Но не блеск, не богатство, не роскошь привлекали внимание царевны Ксении. Она пристально устремила взор в глубину пустой обширной палаты, залитой серебром и золотом, и глазами искала в ней свое сокровище, своего королевича, и сердце билось в ее груди так сильно, что царевна могла бы сосчитать его удары.
— Идут! Идут! — послышался шепот позади царевны между боярынями, и в палату чинно вошли бояре и окольничие, попарно, в золотых парчовых кафтанах, горевших каменьями и жемчугом. Вслед за ними вошли иноземцы, жившие в Москве, в самом нарядном своем немецком платье. Все разместились около столов, покрытых белыми, как снег, камчатыми скатертями с золотою бахромой. За иноземцами московскими вошли приезжие датчане, наряженные в бархатные камзолы ярких цветов, с накинутыми на плечи короткими епанчами, на которых золотом был вышит герб принца. Толмачи Посольского приказа засуетились, указывая им по чину и старшинству места за столом против царского стола.
— А вот и он! Смотри, смотри, какой красавчик! — шепнула Ксении царица Мария…
И царевна увидела, как царь Борис и царевич Федор взошли на возвышение и заняли на нем места, а вслед за ними с некоторою робостью на ступени возвышения взошел высокий, стройный и красивый юноша лет двадцати двух, белолицый, белокурый, с маленькой бородкой и усиками. Черты лица его были тонки и правильны. Мягкие густые волосы золотистыми кудрями вились на голове, а большие голубые глаза светились добротою и ласкою, между тем как красивые, сочные губы складывались в приветливую улыбку.
Царевна впилась в него глазами, следила за каждым движением его, изучала каждую складку его богатой одежды, которая обрисовывала его стройную, мужественную фигуру, любовалась каждым поворотом его головы, каждою переменою в выражении его молодого лица… Она не могла на него насмотреться и не смущалась того, что на нее смотрят боярыни и боярышни, и говорила себе:
«Вот он, наконец, мой милый, мой желанный!
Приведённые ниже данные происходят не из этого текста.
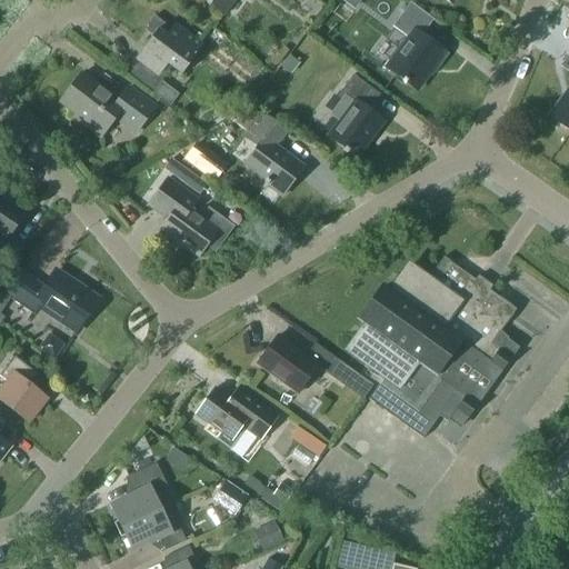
[(203,0),(223,15),(233,0),(203,0)]
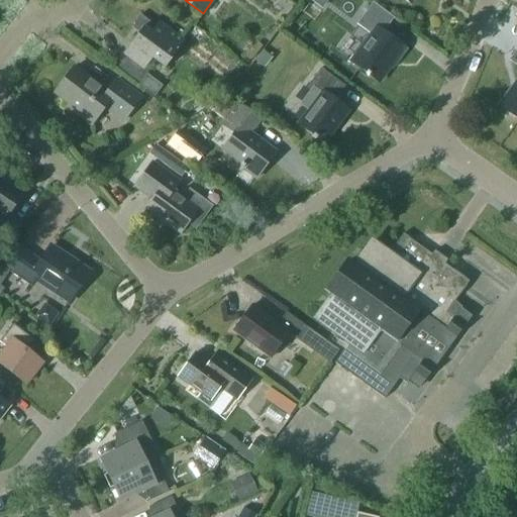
[(394,18),(372,3),(356,24),(372,35),(351,62),(378,82),(395,60),(396,61),(405,48),(384,33),(394,18)]
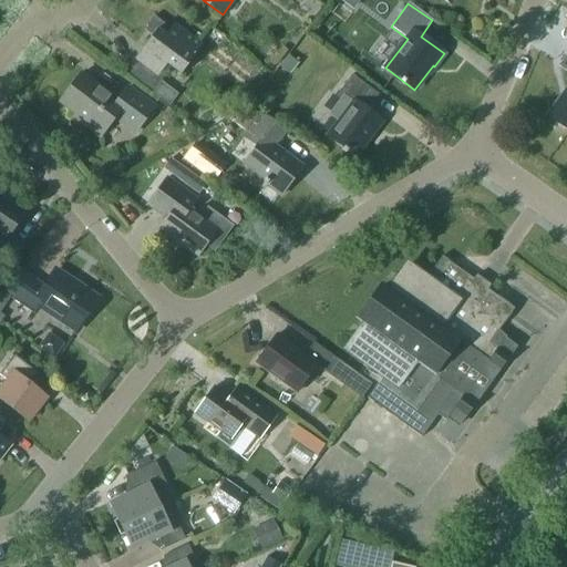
[(203,45),(174,24),(171,29),(154,16),(146,26),(155,32),(134,59),(158,76),(167,64),(181,74),(203,45)]
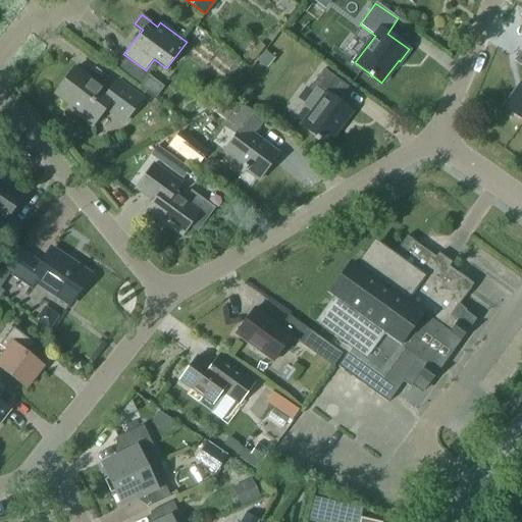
[(521,49),(514,60),(521,66),(521,88),(507,109),(521,119),(521,49)]
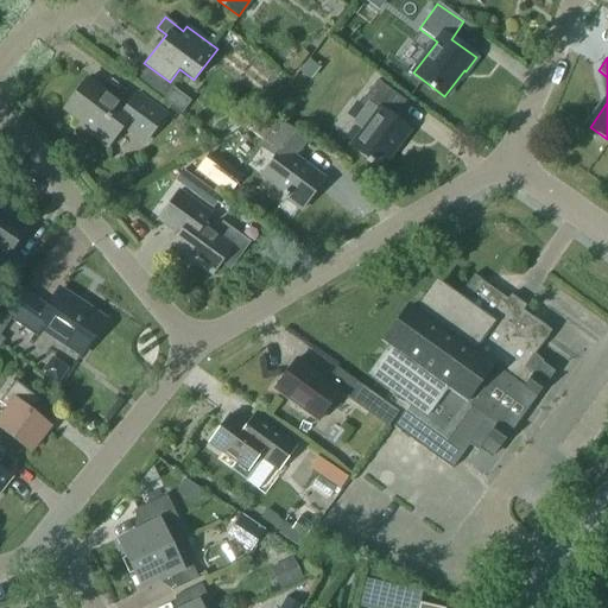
[(320,69),(308,59),(298,71),(310,81),(320,69)]
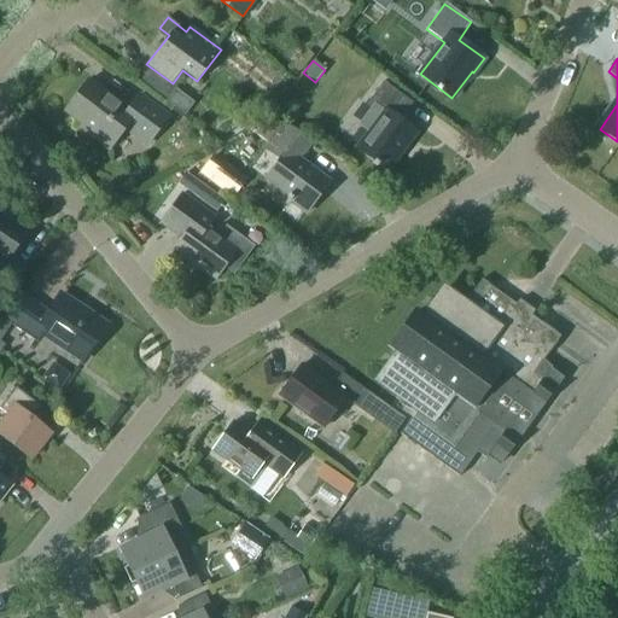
[(65,111),(83,124),(81,128),(109,149),(124,128),(147,145),(168,116),(139,95),(127,111),(88,81),(65,111)]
Мой королевич! Я не во сне, а наяву его вижу… Надо насмотреться мне на него, ведь до свадьбы не придется видеть больше!»
И в этих мыслях долгий, торжественный обед со всеми его обрядами и обычаями, с заздравными кубками, с сотнею нарядных блюд, которые появлялись на столе царя и переходили на столы иноземцев и бояр — все это мелькнуло перед глазами царевны, как единый миг. Она очнулась от своего золотого сна только тогда, когда увидела, как царь Борис и царевич Федор, поднявшись со своего места и сняв с себя драгоценные цепи, горевшие рубинами и алмазами, надели их на шею королевича. Палата, давно гудевшая голосами охмелевших гостей, разом огласилась громкими заздравными криками царедворцев и иноземцев. Царица дернула царевну за рукав.
— Пора! Пойдем на нашу половину. Насмотрелась на суженого на своего — теперь уж полно!.. До свадьбы потерпи!..
— До свадьбы? — шепотом и как-то рассеянно переспросила царевна и поднялась со своего места не сама, а повинуясь чужой воле. Она бы не сошла с этого места! Она так хорошо, так сладко забылась здесь, у окошка тайника… А теперь из этого блеска, из этого света, из этого оживления опять в терем, опять в четыре стены…
И царевна, грустная, унылая, едва сдерживая накипавшие на сердце слезы, покорно последовала за матерью-царицей на ее половину.